■ Problem a: Return the records exactly as they appear, everything from the start of the records down to the line containing "scientific name: Caulophyllum giganteum", with both ends included.

■ Provided passage:
>>>

# No Excuses



## Andrew Green (Apr 14, 2010)

[yt]obdd31Q9PqA[/yt]

It's an ad, but a good one.


----------



## Bruno@MT (Apr 14, 2010)

Yes!
Very good.


----------



## ShelleyK (Apr 14, 2010)

HUUUUUGE message there!!  Kudos!


----------



## OnlyAnEgg (Apr 14, 2010)

that...






was epic


----------



## Ken Morgan (Apr 14, 2010)

Simply, wow!


----------



## OnlyAnEgg (Apr 14, 2010)

And by 'epic', I mean some of those thoughts were going through my mind this morning.  My left thigh is screaming at me, I was up too late last night, my kid has drama practice, etc.

I don't think I was going to skip; but, this solidified my choice.


----------



## Bruno@MT (Apr 14, 2010)

Generally I don't miss practice for anything if I can help it.
The only times I missed practice is when I was abroad, or when my company had its annual maintenance shutdown and I was making 14 hour days. things like that.

My reasoning is that if I start missing class for a good excuse, next time I'll skip class for a bad excuse. And then the next step is only going to class if I feel like it. And then I drop out.

Unless I have a solid reason (genuinely unable to attend or something unforeseen with my family) I go despite any inconveniences I might experience. I had a private lesson with my sensei the day my grandmother was buried (she'd have been the first to tell me to get my butt on the mat ), and I went to class with clogged up nose, headache, sprained toe, tired, etc...

One time I even went to class with a wet keikogi  I had forgotten to take it out of the washing machine and only found out 15 minutes before I had to leave for class. I tried to save what I could with a hair dryer, but to no avail. That was one of the most annoying workouts I've ever had, as the damn thing didn't want to dry or even get warm.


----------



## Sukerkin (Apr 14, 2010)

The second paragraph is even truer than the rest of your post, *Bruno* :bows:


----------



## Malleus (Apr 14, 2010)

Pretty inspiring message.

Though I wouldn't agree with him pushing people with shin-splints or other injuries to train. That's a bit silly.


----------



## Xue Sheng (Apr 14, 2010)

I needed that, thanks :asian:


----------



## Flea (Apr 14, 2010)

There are certainly some excellent reasons to skip or cut back on practice.  The hard part can be telling the good reasons apart from the bad ones - especially on days when you're feeling lazy.  :whip1:


----------



## J Ellis (Apr 14, 2010)

Great clip! Thanks for sharing it with us.


----------



## Bruno@MT (Apr 15, 2010)

Flea said:


> There are certainly some excellent reasons to skip or cut back on practice.  The hard part can be telling the good reasons apart from the bad ones - especially on days when you're feeling lazy.  :whip1:



Yes. But sometimes you have to go ahead despite feeling that there are good reasons not to. I am trying to learn a back handspring. I learned the forward handstand flip last year. I want to learn these thing for no better reason than that they are in our curriculum (non mandatory) and I want to be able to do them and push my limits.

Fwiw I dedicated some blog posts to this specific topic.
Anyway, I am am building up to the back handspring by first learning to do a bridgefall from standing position. I do this to get more flexible, to ingrain the backward arching motion, and to overcome the huge mental block against doing this.

In all likelihood, you have a similar block: imagine you stand upright. Then imagine raising your arms, arching your back and continue the arch as you fall backwards (assuming that, like me, you are not flexible enough to bend all the way ) until your hands touch the ground.

<<<

■ Exercise data:
>>>

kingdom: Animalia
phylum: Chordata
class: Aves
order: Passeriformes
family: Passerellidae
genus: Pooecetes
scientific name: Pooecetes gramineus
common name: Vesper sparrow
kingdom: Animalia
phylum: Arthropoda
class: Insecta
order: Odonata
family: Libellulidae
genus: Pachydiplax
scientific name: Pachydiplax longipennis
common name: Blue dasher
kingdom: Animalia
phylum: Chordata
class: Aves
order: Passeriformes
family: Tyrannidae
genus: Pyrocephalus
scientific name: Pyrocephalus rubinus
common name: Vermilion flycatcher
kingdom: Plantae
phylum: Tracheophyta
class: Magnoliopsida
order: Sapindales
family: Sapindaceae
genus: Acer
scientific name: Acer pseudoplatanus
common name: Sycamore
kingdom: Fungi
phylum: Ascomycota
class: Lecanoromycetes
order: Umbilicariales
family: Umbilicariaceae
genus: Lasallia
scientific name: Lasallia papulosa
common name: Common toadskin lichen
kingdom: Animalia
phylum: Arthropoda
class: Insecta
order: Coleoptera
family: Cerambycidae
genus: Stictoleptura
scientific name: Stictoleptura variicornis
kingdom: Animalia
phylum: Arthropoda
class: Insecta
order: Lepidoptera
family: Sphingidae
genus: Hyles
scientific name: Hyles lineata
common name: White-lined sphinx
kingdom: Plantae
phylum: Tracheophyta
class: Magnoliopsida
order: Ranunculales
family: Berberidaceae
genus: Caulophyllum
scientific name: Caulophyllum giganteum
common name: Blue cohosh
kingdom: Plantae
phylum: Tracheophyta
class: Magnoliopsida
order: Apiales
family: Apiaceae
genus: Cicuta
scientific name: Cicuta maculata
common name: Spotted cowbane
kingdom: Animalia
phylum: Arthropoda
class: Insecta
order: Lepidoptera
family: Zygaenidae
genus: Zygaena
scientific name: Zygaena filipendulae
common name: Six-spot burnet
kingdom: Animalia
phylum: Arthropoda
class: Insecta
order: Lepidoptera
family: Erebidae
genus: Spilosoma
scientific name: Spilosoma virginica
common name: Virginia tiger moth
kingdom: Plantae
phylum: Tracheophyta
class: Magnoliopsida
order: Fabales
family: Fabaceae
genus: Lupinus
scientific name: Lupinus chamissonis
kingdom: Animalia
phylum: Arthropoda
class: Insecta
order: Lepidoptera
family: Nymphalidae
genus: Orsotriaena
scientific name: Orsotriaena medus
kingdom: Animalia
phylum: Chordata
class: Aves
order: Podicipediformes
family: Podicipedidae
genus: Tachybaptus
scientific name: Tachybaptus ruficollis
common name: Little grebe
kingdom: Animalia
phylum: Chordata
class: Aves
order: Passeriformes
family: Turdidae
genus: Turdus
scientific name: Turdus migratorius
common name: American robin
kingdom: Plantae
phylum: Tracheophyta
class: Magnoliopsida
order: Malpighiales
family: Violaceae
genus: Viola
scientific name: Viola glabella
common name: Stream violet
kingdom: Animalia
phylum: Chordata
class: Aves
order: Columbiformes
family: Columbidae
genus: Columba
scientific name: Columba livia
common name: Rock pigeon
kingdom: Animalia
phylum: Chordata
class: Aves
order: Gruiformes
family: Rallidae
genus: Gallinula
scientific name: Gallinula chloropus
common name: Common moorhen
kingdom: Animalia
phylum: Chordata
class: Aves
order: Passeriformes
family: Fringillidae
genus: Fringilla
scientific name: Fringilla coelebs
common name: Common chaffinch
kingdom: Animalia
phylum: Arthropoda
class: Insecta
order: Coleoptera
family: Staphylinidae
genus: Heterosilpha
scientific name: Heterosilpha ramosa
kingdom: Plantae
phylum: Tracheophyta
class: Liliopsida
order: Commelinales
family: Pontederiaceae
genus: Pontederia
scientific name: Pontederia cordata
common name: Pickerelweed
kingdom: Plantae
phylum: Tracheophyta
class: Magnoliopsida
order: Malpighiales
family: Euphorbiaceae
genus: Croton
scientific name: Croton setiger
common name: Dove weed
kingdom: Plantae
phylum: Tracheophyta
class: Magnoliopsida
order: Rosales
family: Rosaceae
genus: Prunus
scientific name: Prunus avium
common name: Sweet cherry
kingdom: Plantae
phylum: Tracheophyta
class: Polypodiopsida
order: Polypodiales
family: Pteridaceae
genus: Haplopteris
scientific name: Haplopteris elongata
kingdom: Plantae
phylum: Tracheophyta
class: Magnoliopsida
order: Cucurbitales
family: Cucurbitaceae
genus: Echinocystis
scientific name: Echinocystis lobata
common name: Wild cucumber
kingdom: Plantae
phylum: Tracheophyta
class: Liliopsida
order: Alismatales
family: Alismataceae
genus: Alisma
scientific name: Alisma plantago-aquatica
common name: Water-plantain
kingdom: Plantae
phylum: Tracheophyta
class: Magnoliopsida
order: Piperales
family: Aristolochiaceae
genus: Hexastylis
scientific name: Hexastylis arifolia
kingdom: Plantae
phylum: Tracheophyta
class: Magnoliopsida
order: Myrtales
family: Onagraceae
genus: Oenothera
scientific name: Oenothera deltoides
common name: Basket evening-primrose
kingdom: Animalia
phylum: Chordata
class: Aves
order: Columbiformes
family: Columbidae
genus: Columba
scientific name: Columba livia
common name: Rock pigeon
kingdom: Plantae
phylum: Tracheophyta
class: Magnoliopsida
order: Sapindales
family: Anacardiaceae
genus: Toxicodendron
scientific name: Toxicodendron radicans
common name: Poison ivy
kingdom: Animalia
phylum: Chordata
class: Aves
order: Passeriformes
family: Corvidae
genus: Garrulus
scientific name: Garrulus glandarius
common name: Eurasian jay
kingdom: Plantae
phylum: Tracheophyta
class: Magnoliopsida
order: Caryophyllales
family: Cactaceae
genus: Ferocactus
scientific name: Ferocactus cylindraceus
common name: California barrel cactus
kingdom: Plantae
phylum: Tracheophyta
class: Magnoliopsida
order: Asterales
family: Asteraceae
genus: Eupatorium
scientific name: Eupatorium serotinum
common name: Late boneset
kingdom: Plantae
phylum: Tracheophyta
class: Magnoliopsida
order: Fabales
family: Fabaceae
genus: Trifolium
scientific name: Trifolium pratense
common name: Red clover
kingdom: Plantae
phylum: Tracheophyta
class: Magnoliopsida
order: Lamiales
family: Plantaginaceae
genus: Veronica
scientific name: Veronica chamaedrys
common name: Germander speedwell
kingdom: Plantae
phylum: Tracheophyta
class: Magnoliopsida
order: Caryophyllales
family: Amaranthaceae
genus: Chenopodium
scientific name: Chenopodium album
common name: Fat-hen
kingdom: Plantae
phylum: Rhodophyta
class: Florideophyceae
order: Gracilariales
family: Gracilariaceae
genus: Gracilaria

<<<

■ Problem b: In the forum thread, take everything from "One time I even" down to "Sukerkin (Apr 14, 2010)" and write it out again with "washing machine" replaced by "washer".

■ Full output a:
kingdom: Animalia
phylum: Chordata
class: Aves
order: Passeriformes
family: Passerellidae
genus: Pooecetes
scientific name: Pooecetes gramineus
common name: Vesper sparrow
kingdom: Animalia
phylum: Arthropoda
class: Insecta
order: Odonata
family: Libellulidae
genus: Pachydiplax
scientific name: Pachydiplax longipennis
common name: Blue dasher
kingdom: Animalia
phylum: Chordata
class: Aves
order: Passeriformes
family: Tyrannidae
genus: Pyrocephalus
scientific name: Pyrocephalus rubinus
common name: Vermilion flycatcher
kingdom: Plantae
phylum: Tracheophyta
class: Magnoliopsida
order: Sapindales
family: Sapindaceae
genus: Acer
scientific name: Acer pseudoplatanus
common name: Sycamore
kingdom: Fungi
phylum: Ascomycota
class: Lecanoromycetes
order: Umbilicariales
family: Umbilicariaceae
genus: Lasallia
scientific name: Lasallia papulosa
common name: Common toadskin lichen
kingdom: Animalia
phylum: Arthropoda
class: Insecta
order: Coleoptera
family: Cerambycidae
genus: Stictoleptura
scientific name: Stictoleptura variicornis
kingdom: Animalia
phylum: Arthropoda
class: Insecta
order: Lepidoptera
family: Sphingidae
genus: Hyles
scientific name: Hyles lineata
common name: White-lined sphinx
kingdom: Plantae
phylum: Tracheophyta
class: Magnoliopsida
order: Ranunculales
family: Berberidaceae
genus: Caulophyllum
scientific name: Caulophyllum giganteum

■ Full output b:
One time I even went to class with a wet keikogi  I had forgotten to take it out of the washer and only found out 15 minutes before I had to leave for class. I tried to save what I could with a hair dryer, but to no avail. That was one of the most annoying workouts I've ever had, as the damn thing didn't want to dry or even get warm.


----------



## Sukerkin (Apr 14, 2010)